Welcome, one and all, to the far-flung future of– –1965!
If you don’t like the colour issues of Zot!, comics are not for you. Scott McCloud’s first significant comics project, it all starts with the titular hero from a parallel Jetsons future like Earth full of jet packs and flying cars, crash lands through a dimensional gate into the very ordinary life of bored teenage girl Jennie Weaver. Much later, after Zot! had been rebooted as a black and white title, this very ordinary life would become the focus, a critically acclaimed portrait of adolescence, but for the first ten issues it would be colourful high adventure all the way.
Back in the 1990s I was a regular at two comics shops: Het Perron, a traditional, mostly European orientated shop that had also started carrying American comics and Henk Lee’s Comics & Manga Store in Amsterdam. The first I went too every weekend I was visiting my parents, the second I went to every Thursday, new comics day. Henk Lee had his shop in the middle of Amsterdam’s Chinese district on the Zeedijk, at first as part of the Chinese supermarket his family already owned. I’d found out about him through an ad in one of the first US comics fanzines published in the Netherlands, Comic View, where he promised low prices and rare comics for cheap if you got a subscription. Back then Zeedijk was still somewhat of a junkie hangout, so it was a bit of an adventure for a provincial boy like me to make that first trek there…
Over the next decade I would buy most of my comics from there; I can still remember the smell of spices that hung over the store when it was still part of the supermarket. I’d soon established a routine of going in every Thursday, get the new batch of comics, then go to one of the Thai restaurants in the neighbourhood for dinner, occasionally strolling into the Red Light District by “accident”. What set Henk apart was not just that he carried new comics, as many other shops had started doing, but that he had a well stocked back issue section. Most shops just had random issues of whatever they had ordered new and some crap that had been floating around the Dutch comics circuit for years, but Henk actually imported them directly from America. Which is why I could get the first 18 issues of Zot! in one fell swoop. I already knew Zot! from mentions in the fan press, had already read Understanding Comics, so once these were available at Henk’s I immediately bought them.
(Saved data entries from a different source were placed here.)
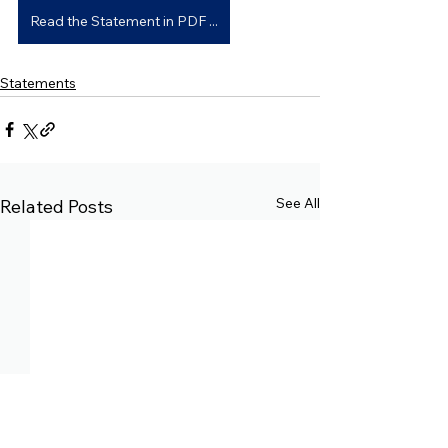
Read the Statement in PDF ...
Statements
See All
Related Posts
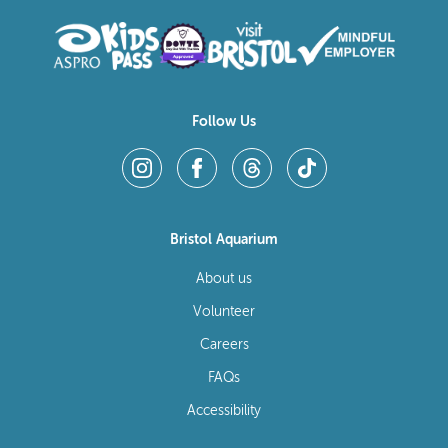
Follow Us
Bristol Aquarium
About us
Volunteer
Careers
FAQs
Accessibility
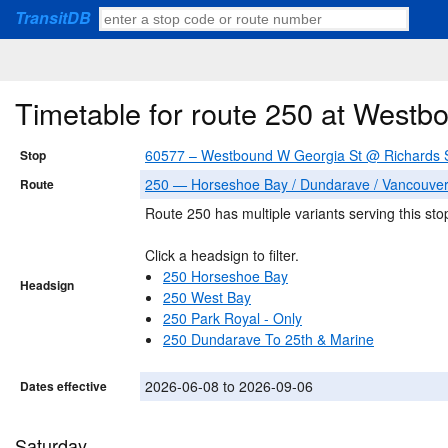
TransitDB
Timetable for route 250 at West
60577 – Westbound W Georgia St @ Richards 
Stop
250 — Horseshoe Bay / Dundarave / Vancouve
Route
Route 250 has multiple variants serving this sto
Click a headsign to filter.
250 Horseshoe Bay
Headsign
250 West Bay
250 Park Royal - Only
250 Dundarave To 25th & Marine
2026-06-08 to 2026-09-06
Dates effective
Saturday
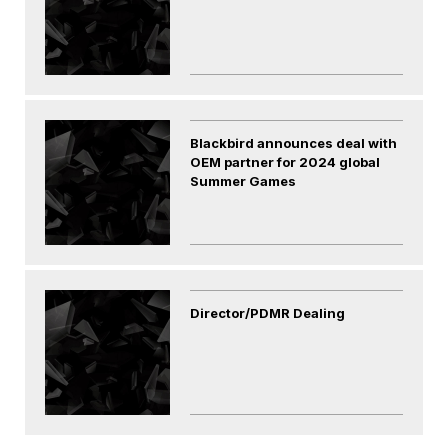
Blackbird announces deal with
OEM partner for 2024 global
Summer Games
Director/PDMR Dealing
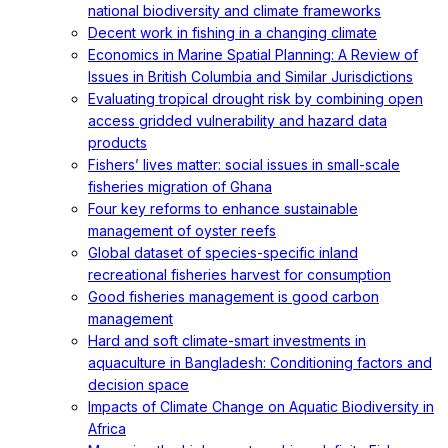
national biodiversity and climate frameworks
Decent work in fishing in a changing climate
Economics in Marine Spatial Planning: A Review of
Issues in British Columbia and Similar Jurisdictions
Evaluating tropical drought risk by combining open
access gridded vulnerability and hazard data
products
Fishers’ lives matter: social issues in small-scale
fisheries migration of Ghana
Four key reforms to enhance sustainable
management of oyster reefs
Global dataset of species-specific inland
recreational fisheries harvest for consumption
Good fisheries management is good carbon
management
Hard and soft climate-smart investments in
aquaculture in Bangladesh: Conditioning factors and
decision space
Impacts of Climate Change on Aquatic Biodiversity in
Africa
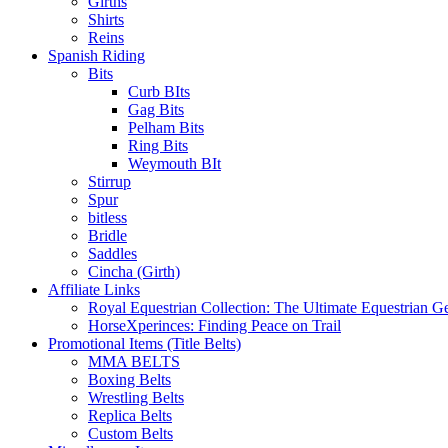
Girths
Shirts
Reins
Spanish Riding
Bits
Curb BIts
Gag Bits
Pelham Bits
Ring Bits
Weymouth BIt
Stirrup
Spur
bitless
Bridle
Saddles
Cincha (Girth)
Affiliate Links
Royal Equestrian Collection: The Ultimate Equestrian G
HorseXperinces: Finding Peace on Trail
Promotional Items (Title Belts)
MMA BELTS
Boxing Belts
Wrestling Belts
Replica Belts
Custom Belts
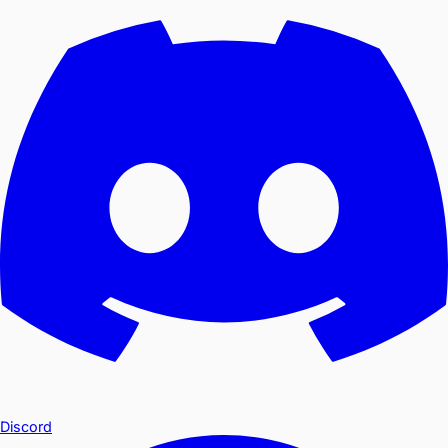
Discord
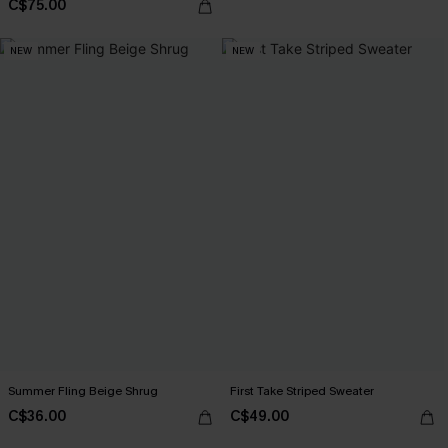
C$75.00
NEW
NEW
Summer Fling Beige Shrug
First Take Striped Sweater
C$36.00
C$49.00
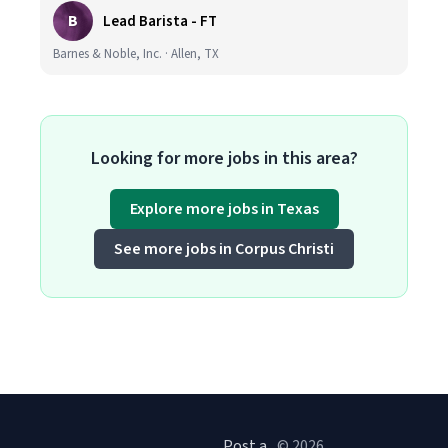
B
Lead Barista - FT
Barnes & Noble, Inc. · Allen, TX
Looking for more jobs in this area?
Explore more jobs in Texas
See more jobs in Corpus Christi
Post a
© 2026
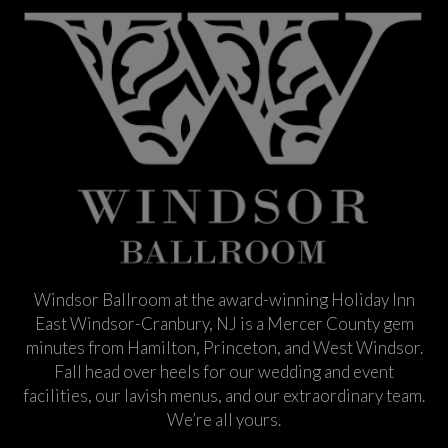
Windsor Ballroom at the award-winning Holiday Inn
East Windsor-Cranbury, NJ is a Mercer County gem
minutes from Hamilton, Princeton, and West Windsor.
Fall head over heels for our wedding and event
facilities, our lavish menus, and our extraordinary team.
We’re all yours.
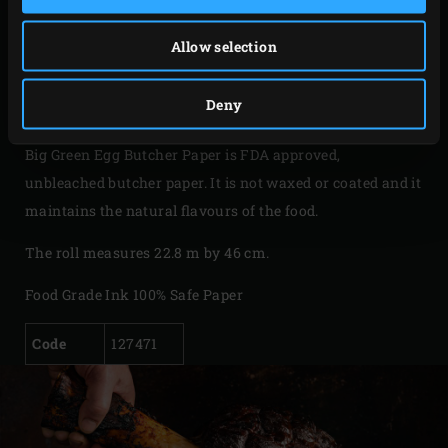
stays firm and whole, which prevents residues from
sticking to your meat when you unwrap it. The result: the
Allow selection
most deliciously tender meat you’ve ever tasted! Butcher
Paper will become your favourite accessory for preparing
Deny
large low & slow cooked pieces of meat.
Big Green Egg Butcher Paper is FDA approved,
unbleached butcher paper. It is not waxed or coated and it
maintains the natural flavours of the food.
The roll measures 22.8 m by 46 cm.
Food Grade Ink 100% Safe Paper
Code
127471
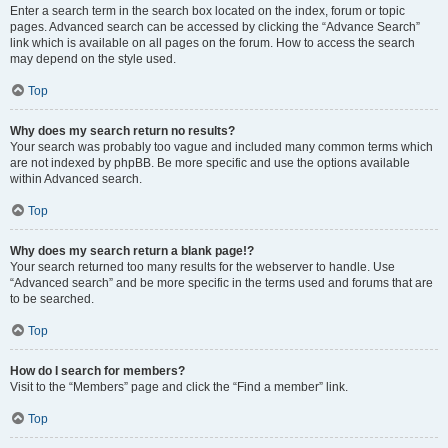
Enter a search term in the search box located on the index, forum or topic
pages. Advanced search can be accessed by clicking the “Advance Search”
link which is available on all pages on the forum. How to access the search
may depend on the style used.
Top
Why does my search return no results?
Your search was probably too vague and included many common terms which
are not indexed by phpBB. Be more specific and use the options available
within Advanced search.
Top
Why does my search return a blank page!?
Your search returned too many results for the webserver to handle. Use
“Advanced search” and be more specific in the terms used and forums that are
to be searched.
Top
How do I search for members?
Visit to the “Members” page and click the “Find a member” link.
Top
The first issue is a masterpiece in how to get your readers excited. We get a few pages of Jennie moping about having had to move to the suburbs because of her parents jobs and her brother Butch teasing her, before Zot crashes into their lives, pursued by killer robots from Sirius who are after the key to the doorway at the edge of the universe. Jennie helps Zot defeat them, he returns through the gateway when she finds the key and ends up falling through it herself, together with her brother. Some exposition and touring of Zot’s future world of 1965 later, back to the action as a de-evolution cult attacks and Butch gets turned into a monkey…
Everything about this bops. The writing and art is great, while the lettering by Todd Klein, who designed the logo, and the colouring by Tom Zuiko is top notch too. McCloud would go on to do a lot of great, interesting comics but none quite as fun as these first ten issues of Zot!.